(Data records)

---

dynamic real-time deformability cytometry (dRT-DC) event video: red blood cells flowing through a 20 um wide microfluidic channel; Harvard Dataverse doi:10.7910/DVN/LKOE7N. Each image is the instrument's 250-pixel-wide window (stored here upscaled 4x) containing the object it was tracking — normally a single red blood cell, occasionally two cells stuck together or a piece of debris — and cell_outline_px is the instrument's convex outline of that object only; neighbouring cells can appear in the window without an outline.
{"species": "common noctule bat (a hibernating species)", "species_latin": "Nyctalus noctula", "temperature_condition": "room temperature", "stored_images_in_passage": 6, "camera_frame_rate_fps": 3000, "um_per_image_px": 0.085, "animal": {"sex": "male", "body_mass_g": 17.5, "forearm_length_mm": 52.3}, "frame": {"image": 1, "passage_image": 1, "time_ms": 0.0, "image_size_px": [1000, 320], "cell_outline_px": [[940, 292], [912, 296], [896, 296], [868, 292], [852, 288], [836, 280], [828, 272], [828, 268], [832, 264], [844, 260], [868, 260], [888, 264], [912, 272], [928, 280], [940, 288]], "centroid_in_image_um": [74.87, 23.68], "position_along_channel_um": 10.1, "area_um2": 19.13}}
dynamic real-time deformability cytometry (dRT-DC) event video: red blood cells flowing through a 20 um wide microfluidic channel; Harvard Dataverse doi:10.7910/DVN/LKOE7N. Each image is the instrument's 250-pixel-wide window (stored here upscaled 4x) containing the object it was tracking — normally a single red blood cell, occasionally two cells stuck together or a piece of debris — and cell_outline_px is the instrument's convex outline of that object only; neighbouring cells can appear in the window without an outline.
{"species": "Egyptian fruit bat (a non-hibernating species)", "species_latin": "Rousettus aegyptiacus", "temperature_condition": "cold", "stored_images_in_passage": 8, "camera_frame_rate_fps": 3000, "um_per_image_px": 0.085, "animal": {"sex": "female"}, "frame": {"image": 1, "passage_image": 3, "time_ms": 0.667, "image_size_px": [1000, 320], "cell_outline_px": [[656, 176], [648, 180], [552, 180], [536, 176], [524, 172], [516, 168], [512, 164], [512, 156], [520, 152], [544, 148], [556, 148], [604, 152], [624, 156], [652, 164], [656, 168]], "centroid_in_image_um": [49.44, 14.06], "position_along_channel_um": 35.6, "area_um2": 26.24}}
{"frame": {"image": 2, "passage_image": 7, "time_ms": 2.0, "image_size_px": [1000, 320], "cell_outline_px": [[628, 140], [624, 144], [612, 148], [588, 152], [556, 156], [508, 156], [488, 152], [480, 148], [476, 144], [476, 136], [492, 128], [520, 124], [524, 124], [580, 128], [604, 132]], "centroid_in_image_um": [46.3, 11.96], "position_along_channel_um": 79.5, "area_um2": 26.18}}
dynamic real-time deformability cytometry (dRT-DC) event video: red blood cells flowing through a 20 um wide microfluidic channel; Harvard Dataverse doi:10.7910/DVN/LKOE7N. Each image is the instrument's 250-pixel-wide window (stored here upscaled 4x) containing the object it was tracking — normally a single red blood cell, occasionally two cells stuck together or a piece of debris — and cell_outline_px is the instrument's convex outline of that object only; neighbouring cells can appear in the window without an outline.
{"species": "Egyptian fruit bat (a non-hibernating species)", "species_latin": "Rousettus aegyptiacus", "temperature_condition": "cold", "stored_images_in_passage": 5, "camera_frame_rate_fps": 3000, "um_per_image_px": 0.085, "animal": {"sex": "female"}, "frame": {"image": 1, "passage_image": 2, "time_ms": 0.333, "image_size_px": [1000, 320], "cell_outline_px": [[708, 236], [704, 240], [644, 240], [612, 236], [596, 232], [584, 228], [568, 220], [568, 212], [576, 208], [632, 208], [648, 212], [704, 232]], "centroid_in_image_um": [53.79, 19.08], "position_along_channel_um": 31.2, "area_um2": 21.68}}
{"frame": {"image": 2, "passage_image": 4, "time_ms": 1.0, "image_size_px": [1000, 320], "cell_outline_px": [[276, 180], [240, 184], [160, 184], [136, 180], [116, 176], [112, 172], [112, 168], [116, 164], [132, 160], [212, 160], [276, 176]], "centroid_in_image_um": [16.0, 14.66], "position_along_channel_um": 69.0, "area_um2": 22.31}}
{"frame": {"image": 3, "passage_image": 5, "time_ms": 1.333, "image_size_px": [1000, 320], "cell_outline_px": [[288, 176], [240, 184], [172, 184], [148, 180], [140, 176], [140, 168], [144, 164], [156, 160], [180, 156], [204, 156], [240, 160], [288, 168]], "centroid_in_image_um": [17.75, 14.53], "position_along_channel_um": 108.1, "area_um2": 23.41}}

---

## WHAT YOU NEED TO DO
Exactly as written above, please repeat the entries.

## SOLUTION FOR THIS EXERCISE
dynamic real-time deformability cytometry (dRT-DC) event video: red blood cells flowing through a 20 um wide microfluidic channel; Harvard Dataverse doi:10.7910/DVN/LKOE7N. Each image is the instrument's 250-pixel-wide window (stored here upscaled 4x) containing the object it was tracking — normally a single red blood cell, occasionally two cells stuck together or a piece of debris — and cell_outline_px is the instrument's convex outline of that object only; neighbouring cells can appear in the window without an outline.
{"species": "common noctule bat (a hibernating species)", "species_latin": "Nyctalus noctula", "temperature_condition": "room temperature", "stored_images_in_passage": 6, "camera_frame_rate_fps": 3000, "um_per_image_px": 0.085, "animal": {"sex": "male", "body_mass_g": 17.5, "forearm_length_mm": 52.3}, "frame": {"image": 1, "passage_image": 1, "time_ms": 0.0, "image_size_px": [1000, 320], "cell_outline_px": [[940, 292], [912, 296], [896, 296], [868, 292], [852, 288], [836, 280], [828, 272], [828, 268], [832, 264], [844, 260], [868, 260], [888, 264], [912, 272], [928, 280], [940, 288]], "centroid_in_image_um": [74.87, 23.68], "position_along_channel_um": 10.1, "area_um2": 19.13}}
dynamic real-time deformability cytometry (dRT-DC) event video: red blood cells flowing through a 20 um wide microfluidic channel; Harvard Dataverse doi:10.7910/DVN/LKOE7N. Each image is the instrument's 250-pixel-wide window (stored here upscaled 4x) containing the object it was tracking — normally a single red blood cell, occasionally two cells stuck together or a piece of debris — and cell_outline_px is the instrument's convex outline of that object only; neighbouring cells can appear in the window without an outline.
{"species": "Egyptian fruit bat (a non-hibernating species)", "species_latin": "Rousettus aegyptiacus", "temperature_condition": "cold", "stored_images_in_passage": 8, "camera_frame_rate_fps": 3000, "um_per_image_px": 0.085, "animal": {"sex": "female"}, "frame": {"image": 1, "passage_image": 3, "time_ms": 0.667, "image_size_px": [1000, 320], "cell_outline_px": [[656, 176], [648, 180], [552, 180], [536, 176], [524, 172], [516, 168], [512, 164], [512, 156], [520, 152], [544, 148], [556, 148], [604, 152], [624, 156], [652, 164], [656, 168]], "centroid_in_image_um": [49.44, 14.06], "position_along_channel_um": 35.6, "area_um2": 26.24}}
{"frame": {"image": 2, "passage_image": 7, "time_ms": 2.0, "image_size_px": [1000, 320], "cell_outline_px": [[628, 140], [624, 144], [612, 148], [588, 152], [556, 156], [508, 156], [488, 152], [480, 148], [476, 144], [476, 136], [492, 128], [520, 124], [524, 124], [580, 128], [604, 132]], "centroid_in_image_um": [46.3, 11.96], "position_along_channel_um": 79.5, "area_um2": 26.18}}
dynamic real-time deformability cytometry (dRT-DC) event video: red blood cells flowing through a 20 um wide microfluidic channel; Harvard Dataverse doi:10.7910/DVN/LKOE7N. Each image is the instrument's 250-pixel-wide window (stored here upscaled 4x) containing the object it was tracking — normally a single red blood cell, occasionally two cells stuck together or a piece of debris — and cell_outline_px is the instrument's convex outline of that object only; neighbouring cells can appear in the window without an outline.
{"species": "Egyptian fruit bat (a non-hibernating species)", "species_latin": "Rousettus aegyptiacus", "temperature_condition": "cold", "stored_images_in_passage": 5, "camera_frame_rate_fps": 3000, "um_per_image_px": 0.085, "animal": {"sex": "female"}, "frame": {"image": 1, "passage_image": 2, "time_ms": 0.333, "image_size_px": [1000, 320], "cell_outline_px": [[708, 236], [704, 240], [644, 240], [612, 236], [596, 232], [584, 228], [568, 220], [568, 212], [576, 208], [632, 208], [648, 212], [704, 232]], "centroid_in_image_um": [53.79, 19.08], "position_along_channel_um": 31.2, "area_um2": 21.68}}
{"frame": {"image": 2, "passage_image": 4, "time_ms": 1.0, "image_size_px": [1000, 320], "cell_outline_px": [[276, 180], [240, 184], [160, 184], [136, 180], [116, 176], [112, 172], [112, 168], [116, 164], [132, 160], [212, 160], [276, 176]], "centroid_in_image_um": [16.0, 14.66], "position_along_channel_um": 69.0, "area_um2": 22.31}}
{"frame": {"image": 3, "passage_image": 5, "time_ms": 1.333, "image_size_px": [1000, 320], "cell_outline_px": [[288, 176], [240, 184], [172, 184], [148, 180], [140, 176], [140, 168], [144, 164], [156, 160], [180, 156], [204, 156], [240, 160], [288, 168]], "centroid_in_image_um": [17.75, 14.53], "position_along_channel_um": 108.1, "area_um2": 23.41}}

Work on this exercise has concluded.